Canadians don’t experience U.S. politics the way Americans do
Responding with deep emotion to events in U.S. political life can feel awkward for a Canadian. Of course we’re intensely interested—the whole world is—but to claim a full portion of the investment of American citizens in their own history seems presumptuous. We’re next door. We can’t help hearing when the neighbours raise their voices, but that’s not the same as being in the family fray.
We’re not across an ocean, though. We’re just up the way. When things are going good in the States, we’re admiring, or maybe envious. The late John Kenneth Galbraith told me once in an interview that his father, a farmer and local Liberal party figure in southwestern Ontario, harboured a lifelong regret that Franklin D. Roosevelt didn’t happen to be a Canadian. I was born in 1961 and there were an unusual number of boys named John in the small-town Ontario classrooms where I went to school, and I don’t think many were named for Diefenbaker.
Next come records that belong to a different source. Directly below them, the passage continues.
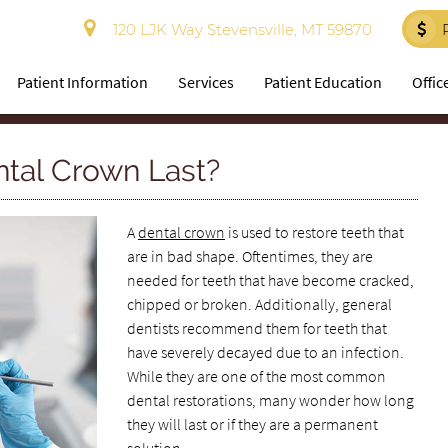
120 LJK Way Stevensville, MT 59870
Patient Information
Services
Patient Education
Offic
ntal Crown Last?
A
dental crown
is used to restore teeth that
are in bad shape. Oftentimes, they are
needed for teeth that have become cracked,
chipped or broken. Additionally, general
dentists recommend them for teeth that
have severely decayed due to an infection.
While they are one of the most common
dental restorations, many wonder how long
they will last or if they are a permanent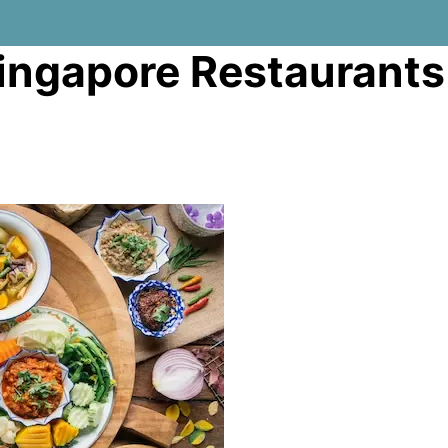
Singapore Restaurants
Despite our proximity, however, I don’t think Canadians can have been, on the whole, nearly as agonized as intelligent, sensitive, patriotic Americans were by the bizarre rise of Donald Trump, which made the campaign that led to today’s vote the dispiriting spectacle it was. Only a few times did I imagine I might be experiencing the full force of the debased quality he brought to the democratic process. Oddly, it was when Rudy Giuliani appeared on TV.
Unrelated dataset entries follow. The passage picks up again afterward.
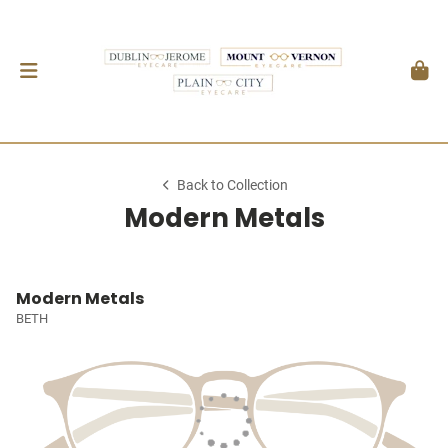
Back to Collection
Modern Metals
Modern Metals
BETH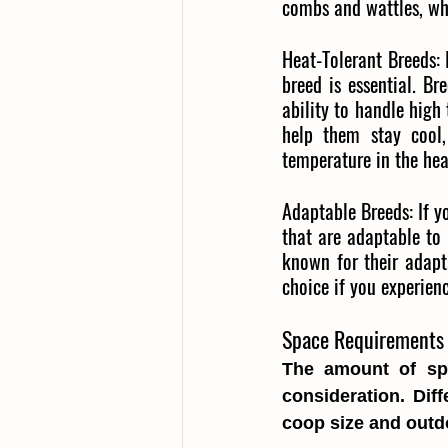
combs and wattles, wh
Heat-Tolerant Breeds:
breed is essential. B
ability to handle high
help them stay cool,
temperature in the hea
Adaptable Breeds:
If 
that are adaptable to
known for their adapt
choice if you experien
Space Requirements 
The amount of spa
consideration. Dif
coop size and outd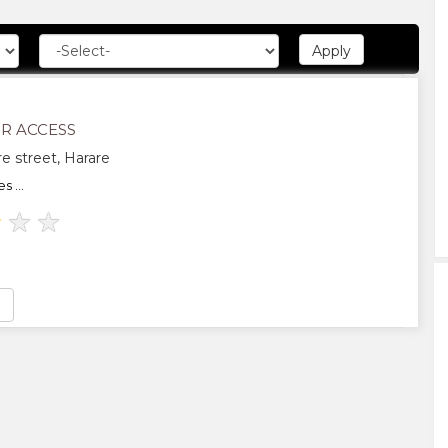
R ACCESS
e street, Harare
 ...
★
★
★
It’s because Giuliani occupies an odd niche in my memory. He was, and not only for Americans, a great figure in the weeks after the terrorist attacks on Sept. 11, 2001. Remember how inspiring he was then as mayor of New York? I was in his city couple of months later, covering something called the Canada Loves New York weekend for Maclean’s. The highlight was Giuliani speaking at a rally of Canadians at the old Roseland Ballroom, a classic Manhattan landmark.
Before he addressed the crowd of about 2,500, I managed to position myself where I could see what was going on backstage. There was Giuliani, slumped pale and motionless in a chair, looking nearly unconscious. He had been working almost nonstop since the attacks. I felt embarrassed that the Canadian organizers had imposed upon him. But then he was introduced, the crowd cheered, and he pulled himself upright, strode energetically to the podium, and delivered a fine speech.
It was a small moment, but I tucked it away as emblematic of something. Giuliani long ago made me feel foolish for that. Pick your point in his downward spiral. I thought any trace of admiration I felt for him was burned away when, at the Republican National Convention in 2008, he laughed derisively, in that chilling way, about Barack Obama’s experience as a community organizer. “Okay, okay,” Giuliani said, choking back his own vicious, inexplicable amusement, “maybe this is the first problem on his resumé.”
But I must have been wrong. Some meaningful residue of my recollection of the mayor who pulled himself up out of that chair in the fall of 2001 must have remained. Otherwise, I can’t explain how sick I felt every time he popped up on some TV panel to defend Trump’s indefensible words or deeds, or to groundlessly attack Clinton, or to decline to oppose outrages—right up to his refusal today to denounce a man who screamed for Clinton’s assassination at a Mike Pence rally.
Seeing him, the depths to which U.S. politics has been dragged would hit me in a different, unwelcome way—and I would feel sorry for Americans who must have experienced that visceral realization over and over during the past few months. I hope it gets better for them now.